Through all of this, I was trying and failing to get my credit cards paid off. The interest was destroying me and I couldn't make a big enough payment to knock down the principal. I tried using a financial planner and arranging payments with the credit card companies - no good. The phone was ringing off the hook daily. The creditors calling me didn't give a shit that I had made payment arrangements through the financial planner - I was past due and they wanted their money now.

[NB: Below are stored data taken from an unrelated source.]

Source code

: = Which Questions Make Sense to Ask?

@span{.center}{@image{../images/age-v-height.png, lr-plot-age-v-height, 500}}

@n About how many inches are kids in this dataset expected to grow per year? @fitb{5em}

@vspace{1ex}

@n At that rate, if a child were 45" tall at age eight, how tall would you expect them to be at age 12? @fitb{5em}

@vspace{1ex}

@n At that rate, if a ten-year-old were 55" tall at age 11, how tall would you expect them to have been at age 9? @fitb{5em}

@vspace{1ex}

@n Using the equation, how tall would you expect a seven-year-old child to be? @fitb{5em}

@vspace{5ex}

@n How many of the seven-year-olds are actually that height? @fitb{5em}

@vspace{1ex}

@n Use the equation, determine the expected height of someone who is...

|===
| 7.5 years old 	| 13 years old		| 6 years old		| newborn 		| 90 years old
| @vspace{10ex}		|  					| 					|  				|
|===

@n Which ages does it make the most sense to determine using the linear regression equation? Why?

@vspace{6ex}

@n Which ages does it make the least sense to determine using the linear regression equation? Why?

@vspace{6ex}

I gave them the planners number and told them to discuss it with them. No dice. I complained to the planner, who said I should be able to make the payments they arranged without difficulty. Except for one thing: While dividing my check among the creditors they had completely neglected to allot me any money for gas, groceries, soap, etc.. I can't keep going to work without gas in my car, food in my belly and wearing dirty clothes - my evil boss lady would never stand for it. After bringing that to their attention they finally came to the conclusion that I was in a situation I couldn't dig out of and suggested a bankruptcy lawyer. I decided they were right and I filed for bankruptcy. I felt like such a loser, but at least the phone stopped ringing.

As 2000 came to a close, my mom quit the job at the pharmacy. The office politics were driving her nuts and she was over qualified for the job anyway. She took a supervisory position at the casino. I was bummed - her presence in the lab was keeping the evil boss lady in check, and now that she was gone I had nothing to shield me. Boss lady knew it too and immediately started looking for reasons to rake me over the coals again. All I could do was grit my teeth and ride it out.